EXCELENTÍSSIMO(A) SENHOR(A) MINISTRO(A) PRESIDENTE DO SUPERIOR TRIBUNAL DE JUSTIÇA
HABEAS CORPUS COM PEDIDO DE LIMINAR
Impetrante: Joaquim Pedro de Morais Filho, CPF 133.036.496-18
Paciente: Hugo Roberto Gomes de Castro, brasileiro, atualmente cumprindo pena restritiva de direitos, conforme processo de origem.
Autoridade Coatora: Desembargador Sérgio Coelho, Relator da 9ª Câmara de Direito Criminal do Tribunal de Justiça do Estado de São Paulo, responsável pelo Acórdão proferido no Agravo em Execução Penal nº 0003822-60.2025.8.26.0506.
Processo de Origem: Agravo em Execução Penal nº 0003822-60.2025.8.26.0506, da 2ª Vara do Júri da Comarca de Ribeirão Preto, São Paulo.
Assunto: Impugnação à decisão que indeferiu o pedido de indulto pleno com base no Decreto nº 12.338/2024, em razão de condenação por tráfico privilegiado (art. 33, § 4º, da Lei nº 11.343/2006).
EMENTA
HABEAS CORPUS. EXECUÇÃO PENAL. INDEFERIMENTO DE INDULTO PLENO. TRÁFICO PRIVILEGIADO (ART. 33, § 4º, DA LEI Nº 11.343/2006). ILEGALIDADE DA DECISÃO. VIOLAÇÃO AOS PRINCÍPIOS DA INDIVIDUALIZAÇÃO DA PENA E DA PROPORCIONALIDADE. INCONSTITUCIONALIDADE DA INTERPRETAÇÃO QUE EQUIPARA TRÁFICO PRIVILEGIADO A CRIME HEDIONDO. AUSÊNCIA DE VEDAÇÃO LEGAL AO INDULTO NO DECRETO Nº 12.338/2024 PARA CONDENAÇÕES COM REDUTOR. JURISPRUDÊNCIA DO STF E STJ. SÚMULAS E PRECEDENTES. CONSTRANGIMENTO ILEGAL EVIDENCIADO. CONCESSÃO DA ORDEM.
□ □ □ □ □ □ □
TAREFA A: Segundo a petição de habeas corpus, em qual decreto se baseava o pedido de indulto pleno que foi indeferido?
TAREFA B: Continue a petição de habeas corpus a partir do fim da ementa.

INFORMAÇÕES EXIBIDAS:
□ □ □ □ □ □ □
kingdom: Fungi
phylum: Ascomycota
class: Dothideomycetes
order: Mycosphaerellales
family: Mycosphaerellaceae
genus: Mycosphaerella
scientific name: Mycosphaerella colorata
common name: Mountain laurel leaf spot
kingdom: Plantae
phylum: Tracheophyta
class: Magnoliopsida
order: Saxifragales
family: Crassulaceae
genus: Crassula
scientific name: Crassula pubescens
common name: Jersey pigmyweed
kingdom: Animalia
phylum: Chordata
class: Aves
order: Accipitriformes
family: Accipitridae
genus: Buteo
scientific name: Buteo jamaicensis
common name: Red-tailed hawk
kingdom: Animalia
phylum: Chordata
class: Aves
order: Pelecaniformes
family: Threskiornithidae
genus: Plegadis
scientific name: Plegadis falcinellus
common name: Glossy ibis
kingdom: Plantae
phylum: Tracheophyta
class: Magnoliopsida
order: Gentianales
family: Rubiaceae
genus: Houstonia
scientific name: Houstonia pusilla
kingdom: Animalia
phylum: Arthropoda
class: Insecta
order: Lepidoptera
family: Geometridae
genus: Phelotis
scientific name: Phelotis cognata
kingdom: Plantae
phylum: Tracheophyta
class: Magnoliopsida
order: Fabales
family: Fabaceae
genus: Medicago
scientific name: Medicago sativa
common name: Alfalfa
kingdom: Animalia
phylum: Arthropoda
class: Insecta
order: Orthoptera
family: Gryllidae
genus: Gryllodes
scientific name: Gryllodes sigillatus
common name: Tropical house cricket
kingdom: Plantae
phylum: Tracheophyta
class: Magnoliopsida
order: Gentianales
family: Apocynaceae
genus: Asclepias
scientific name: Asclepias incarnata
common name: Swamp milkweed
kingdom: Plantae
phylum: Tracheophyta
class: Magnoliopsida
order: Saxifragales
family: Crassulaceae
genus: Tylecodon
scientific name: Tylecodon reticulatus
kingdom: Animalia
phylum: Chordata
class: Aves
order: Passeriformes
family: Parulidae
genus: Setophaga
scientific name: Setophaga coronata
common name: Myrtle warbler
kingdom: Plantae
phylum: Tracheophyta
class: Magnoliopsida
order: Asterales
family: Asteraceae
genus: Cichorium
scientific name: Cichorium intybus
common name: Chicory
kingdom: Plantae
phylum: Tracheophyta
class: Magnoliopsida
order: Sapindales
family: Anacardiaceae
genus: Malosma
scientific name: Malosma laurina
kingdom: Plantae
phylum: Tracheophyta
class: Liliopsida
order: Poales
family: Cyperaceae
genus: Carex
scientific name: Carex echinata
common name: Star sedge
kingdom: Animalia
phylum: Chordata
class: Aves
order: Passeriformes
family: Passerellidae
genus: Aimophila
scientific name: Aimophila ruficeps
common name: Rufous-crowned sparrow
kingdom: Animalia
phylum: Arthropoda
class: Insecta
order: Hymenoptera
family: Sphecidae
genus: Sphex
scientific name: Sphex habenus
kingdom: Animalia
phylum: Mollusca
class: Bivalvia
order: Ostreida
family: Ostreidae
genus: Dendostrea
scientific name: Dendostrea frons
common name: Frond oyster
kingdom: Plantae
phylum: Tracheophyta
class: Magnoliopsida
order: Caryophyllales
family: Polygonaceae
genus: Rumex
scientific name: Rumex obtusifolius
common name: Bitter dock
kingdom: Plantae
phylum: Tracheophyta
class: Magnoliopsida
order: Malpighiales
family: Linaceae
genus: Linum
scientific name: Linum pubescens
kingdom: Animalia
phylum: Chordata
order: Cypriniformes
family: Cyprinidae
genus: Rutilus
□ □ □ □ □ □ □
RESPOSTA A: No Decreto nº 12.338/2024.

RESPOSTA B:
DOS FATOS
O paciente, Hugo Roberto Gomes de Castro, foi condenado à pena de 1 ano e 8 meses de reclusão, substituída por duas penas restritivas de direitos, por infração ao art. 33, § 4º, da Lei nº 11.343/2006 (tráfico privilegiado), conforme sentença transitada em julgado. Requereu, na execução penal, a concessão de indulto pleno com base no Decreto nº 12.338/2024, que foi indeferido pela 2ª Vara do Júri da Comarca de Ribeirão Preto, sob o fundamento de que o crime de tráfico de drogas, ainda que na forma privilegiada, seria insuscetível de indulto, nos termos do art. 1º, inciso XVIII, do referido decreto.
Contra tal decisão, a defesa interpôs Agravo em Execução Penal (nº 0003822-60.2025.8.26.0506), que foi desprovido pela 9ª Câmara de Direito Criminal do Tribunal de Justiça de São Paulo, em acórdão relatado pelo Desembargador Sérgio Coelho, datado de 30 de abril de 2025. A decisão agravada entendeu que:
- O art. 5º, inciso XLIII, da Constituição Federal, e o art. 2º da Lei nº 8.072/90 vedam a concessão de indulto para crimes de tráfico ilícito de entorpecentes, independentemente de sua forma (privilegiada ou não).
- O art. 44 da Lei nº 11.343/2006 reforça a vedação ao indulto para os crimes previstos no art. 33, inclusive na modalidade do § 4º.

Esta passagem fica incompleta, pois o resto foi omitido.